Dottor di Stefano zuckte mit den Schultern. »Genaues weiß ich natürlich auch nicht. Nur so viel: Er hatte eine Hypothek auf seinen Anteil des Elternhauses aufgenommen. Eine wirklich beachtliche Summe, wie es scheint. Als das Geld ausgegeben war, haben ihm alle Kredit gewährt: die Haushälterin, der Gemüsehändler, die Masseure, der Hausbesitzer, meine Wenigkeit … einfach alle. Wir wussten ja, dass Sie kommen. Mit dem Geld der restlichen Anteile.« Der Dottore faltete zufrieden die Hände über dem Bauch und wartete, bis die Dolmetscherin alles übersetzt hatte: »… Und jetzt sind Sie ja da!«

Astas Stimme klang belegt: »Hat er denn nichts von einem Lottogewinn gesagt? Einem sehr großen Lottogewinn?«

»Von einem Lottoriegewinn weiß ich nichts. Mir hat er nur gesagt, dass seine Schwestern bereit wären, ihre Anteile vom elterlichen Erbe ebenfalls zu beleihen oder, wenn nötig, das Haus zu verkaufen, damit er eine schöne Zeit hätte. Das ist alles.«

»Wirklich großzügig, wenn ich das einwerfen darf. Wir bewundern Sie alle sehr.« Agente Musella nickte beeindruckt. »Einfach so für die Schulden Ihres Bruders einzustehen!«

»Und über die Höhe dieser Außenstände würden wir Sie jetzt gerne informieren.« Dottor di Stefano überreichte Asta ein Papier, auf dem eine säuberlich ausgeschriebene, exorbitante Summe verzeichnet stand – Zahlungsziel dreißig Tage.

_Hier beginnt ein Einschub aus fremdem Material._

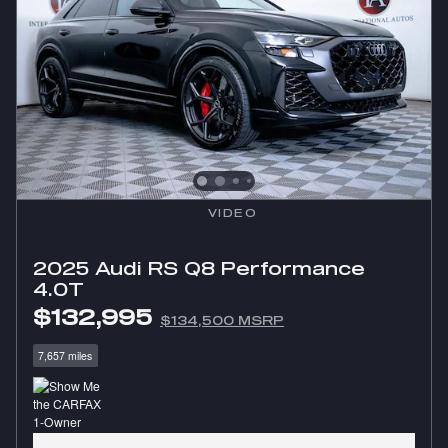
VIDEO
2025 Audi RS Q8 Performance
4.0T
$132,995
$134,500 MSRP
7,657 miles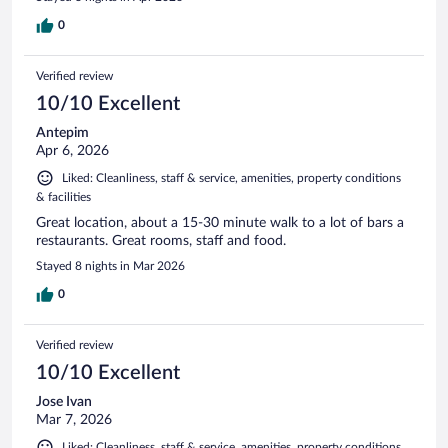
0
Verified review
10/10 Excellent
Antepim
Apr 6, 2026
Liked: Cleanliness, staff & service, amenities, property conditions
& facilities
Great location, about a 15-30 minute walk to a lot of bars a
restaurants. Great rooms, staff and food.
Stayed 8 nights in Mar 2026
0
Verified review
10/10 Excellent
Jose Ivan
Mar 7, 2026
Liked: Cleanliness, staff & service, amenities, property conditions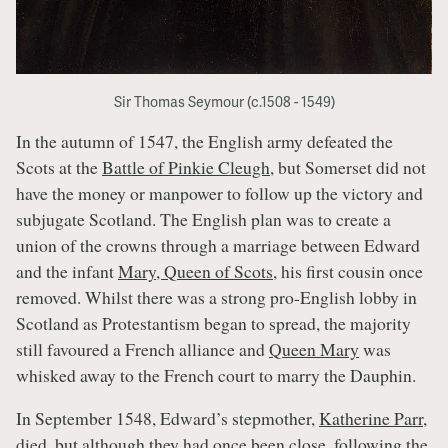
Sir Thomas Seymour (c.1508 - 1549)
In the autumn of 1547, the English army defeated the
Scots at the
Battle of Pinkie Cleugh
, but Somerset did not
have the money or manpower to follow up the victory and
subjugate Scotland. The English plan was to create a
union of the crowns through a marriage between Edward
and the infant
Mary, Queen of Scots
, his first cousin once
removed. Whilst there was a strong pro-English lobby in
Scotland as Protestantism began to spread, the majority
still favoured a French alliance and
Queen Mary
was
whisked away to the French court to marry the Dauphin.
In September 1548, Edward’s stepmother,
Katherine Parr
,
died, but although they had once been close, following the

Beim Anblick der phantastischen Zahl war keine übersetzerin mehr nötig: Marie erlitt einen Heulkrampf, Tania bekam Sprachhemmung, und die starke, sonst unerschütterliche Asta fiel sang- und klanglos in Ohnmacht. Gerade so, als hätte sie plötzlich der Atem des Teufels gestreift.

Devil’s Breath

2 cl Limoncello Zitronenlikör

(am Besten aus der Gegend um den Golf von Neapel)

2 cl Roter Bitterlikör – Campari oder Aperol

2 cl Wodka

Den eisgekühlten Limoncello, den Bitter (wer es gerne weniger bitter haben möchte, sollte nur 1 cl verwenden) und den Wodka in dieser Reihenfolge in ein Shotglas (= großes Schnapsglas) oder ein Whiskyglas füllen. Den Wodka mit einem Streichholz anzünden. Einen Strohhalm hineinstecken, nicht schütteln, nicht rühren – nur genießen.

Tipp: Je langsamer und vorsichtiger die »Schichten« eingefüllt werden, desto weniger vermischen sich die Zutaten. Aber auch hellorange sieht der Cocktail sehr lecker aus – und schmeckt auch so. Der Drink kann auch in einem Longdrinkglas über Crushed Ice genossen werden.